We are better together: Spider mites running away from Cadmium contaminated plants make better decisions collectively than individually

ORCID_LOGO based on reviews by 2 anonymous reviewers
A recommendation of:

Spider mites collectively avoid plants with cadmium irrespective of their frequency or the presence of competitors

Data used for results
Scripts used to obtain or analyze results


Submission: posted 09 November 2023, validated 09 November 2023
Recommendation: posted 19 June 2024, validated 20 June 2024
Cite this recommendation as:
Heleno, R. (2024) We are better together: Spider mites running away from Cadmium contaminated plants make better decisions collectively than individually. Peer Community in Ecology, 100593. 10.24072/pci.ecology.100593


Hyperaccumulator plants can concentrate heavy metals present on the soil in their tissues, avoiding their toxic effects and potentially discouraging herbivores (Martens & Boyd, 1994). But not all herbivores are necessarily discouraged, and access to locally abundant resources with low interspecific competition from other herbivores, can affect feeding choices. Godinho et al. performed a series of controlled laboratorial trials to evaluate if herbivores (spider mites) avoid tomato plants with high concentrations of Cadmium under alternative scenarios, namely: the presence/absence of conspecifics, the presence/absence of a competitor species (a congeneric mite), and the relative abundance of contaminated plants.

They found that when looking for plants to lay their eggs, individual spider-mites (females) do not seem to discriminate between plants with or without cadmium, despite a significantly lower performance on the former.

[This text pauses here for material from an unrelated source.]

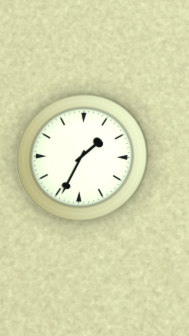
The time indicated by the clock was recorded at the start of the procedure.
1:34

However, they consistently chose plants without Cadmium in set-ups where 200 mites are faced with this decision together. This preference was consistent and independent from the relative abundance of cadmium-free plants, but only when mites do this decision collectively. In addition, this preference was stronger than that for plants where interspecific competition was lower, with mites preferring to face high competition from congeneric herbivores than laying their eggs on Cadmium contaminated plants. 

Taken together these experiments suggest that aggregation is a key mechanism by which spider mites can avoid metal contaminated plants. As good research often does, these experiments open several important questions that will need to be addressed in the future. In particular, it will be important to clarify what are the sensorial and behavioural mechanisms that allow this decision/outcome when spider mites make this choice collectively but lead to a different outcome (no choice) when they face this decision alone. Additionally, it will be interesting to explore the potentially adaptive (or non-adaptive) consequences of this behaviour in terms of individual and inclusive fitness. One thing seems certain: both the abiotic and the biotic context can affect spider mite choices, and both need to be considered to advance our understanding about the trade-offs between plant defence mechanisms and associated herbivore decisions and fitness. 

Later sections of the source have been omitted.